We parted ways. Maybe I should have stopped with the “elevator speech” part and been satisfied with her first reaction: That’s the best new idea I’ve heard all day. It would have been nice, but the fact is that PADs are not a new idea. They’ve been talked about for over three decades. Dr. Paul Appelbaum first introduced the idea of PADs in a letter to the New England Journal of Medicine in 1979. (To my knowledge, that’s the first mention in the medical literature of a legal mental health advance instruction or proxy decisionmaker.)
“The advantages of bypassing the current unsatisfactory alternatives of guardianship, court-ordered treatment or surrender to the patient’s desire to be allowed to remain psychotic are too appealing to ignore,” Dr. Appelbaum wrote. “Psychiatrists and their patients await the action of some brave state legislature willing to take the lead.”

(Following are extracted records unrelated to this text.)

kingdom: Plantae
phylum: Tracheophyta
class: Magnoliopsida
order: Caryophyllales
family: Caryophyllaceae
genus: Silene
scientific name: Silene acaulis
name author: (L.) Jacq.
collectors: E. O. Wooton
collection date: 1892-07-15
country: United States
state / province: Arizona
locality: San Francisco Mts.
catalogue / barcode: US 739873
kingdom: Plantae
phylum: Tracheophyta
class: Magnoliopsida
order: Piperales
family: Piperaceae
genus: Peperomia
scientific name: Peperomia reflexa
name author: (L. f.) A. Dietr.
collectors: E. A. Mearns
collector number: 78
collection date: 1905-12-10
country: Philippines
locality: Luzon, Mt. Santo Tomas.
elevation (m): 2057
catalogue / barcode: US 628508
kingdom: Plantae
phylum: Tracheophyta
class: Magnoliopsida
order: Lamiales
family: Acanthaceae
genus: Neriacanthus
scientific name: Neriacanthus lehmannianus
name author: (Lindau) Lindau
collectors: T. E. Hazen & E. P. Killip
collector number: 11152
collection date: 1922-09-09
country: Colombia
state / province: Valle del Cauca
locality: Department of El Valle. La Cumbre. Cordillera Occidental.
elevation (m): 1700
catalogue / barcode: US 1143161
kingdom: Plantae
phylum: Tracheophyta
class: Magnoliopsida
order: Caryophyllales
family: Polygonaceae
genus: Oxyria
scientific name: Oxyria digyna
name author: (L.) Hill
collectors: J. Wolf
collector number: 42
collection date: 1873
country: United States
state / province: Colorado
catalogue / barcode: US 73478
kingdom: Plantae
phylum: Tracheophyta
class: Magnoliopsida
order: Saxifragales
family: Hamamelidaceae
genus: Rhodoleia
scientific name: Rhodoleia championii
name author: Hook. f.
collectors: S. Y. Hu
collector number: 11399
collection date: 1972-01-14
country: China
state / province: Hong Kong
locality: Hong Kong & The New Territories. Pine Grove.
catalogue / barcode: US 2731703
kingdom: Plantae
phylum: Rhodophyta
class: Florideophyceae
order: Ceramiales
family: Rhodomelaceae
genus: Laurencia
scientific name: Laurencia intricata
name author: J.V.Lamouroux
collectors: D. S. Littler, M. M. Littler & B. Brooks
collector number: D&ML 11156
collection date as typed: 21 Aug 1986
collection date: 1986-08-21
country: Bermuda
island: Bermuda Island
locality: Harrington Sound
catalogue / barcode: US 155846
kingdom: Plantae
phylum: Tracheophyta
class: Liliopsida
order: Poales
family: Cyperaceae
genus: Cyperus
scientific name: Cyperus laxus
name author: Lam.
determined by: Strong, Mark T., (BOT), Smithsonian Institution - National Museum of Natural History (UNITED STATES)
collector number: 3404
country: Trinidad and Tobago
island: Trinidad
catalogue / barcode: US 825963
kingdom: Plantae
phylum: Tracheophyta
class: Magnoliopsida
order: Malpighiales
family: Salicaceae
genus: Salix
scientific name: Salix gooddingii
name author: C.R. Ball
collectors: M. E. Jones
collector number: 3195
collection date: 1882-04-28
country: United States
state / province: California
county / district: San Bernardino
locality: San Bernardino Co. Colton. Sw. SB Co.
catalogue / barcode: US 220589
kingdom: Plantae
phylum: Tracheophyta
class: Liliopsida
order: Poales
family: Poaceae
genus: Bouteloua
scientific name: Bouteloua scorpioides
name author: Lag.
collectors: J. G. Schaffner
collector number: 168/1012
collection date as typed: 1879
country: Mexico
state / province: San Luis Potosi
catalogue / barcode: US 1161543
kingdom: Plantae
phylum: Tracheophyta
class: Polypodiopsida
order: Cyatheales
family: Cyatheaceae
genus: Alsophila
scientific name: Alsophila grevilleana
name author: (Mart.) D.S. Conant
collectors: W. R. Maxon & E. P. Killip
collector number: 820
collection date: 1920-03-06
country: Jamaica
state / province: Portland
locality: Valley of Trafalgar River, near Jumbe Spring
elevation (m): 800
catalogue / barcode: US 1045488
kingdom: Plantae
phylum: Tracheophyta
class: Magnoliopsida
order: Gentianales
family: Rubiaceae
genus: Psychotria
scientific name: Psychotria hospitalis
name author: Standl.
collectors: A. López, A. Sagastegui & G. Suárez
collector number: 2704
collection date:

Thirty-five years on, many state legislatures have enacted mental health advance directive statutes; the National Resource Center on Advance Directives (www.nrc-pad.org) details their features with state-by-state information. What we’re waiting for now is a few courageous behavioral health care agencies to step up and implement them.
 Our study is titled “Implementing Psychiatric Advance Directives with Peer Specialist Facilitators” and is funded by a research grant from the Department of Education, National Institute for Disabilities and Rehabilitation Research.
 Appelbaum, PS (1979). Michigan’s sensible ‘living will’ (letter). New England Journal of Medicine, 9(5):4 2.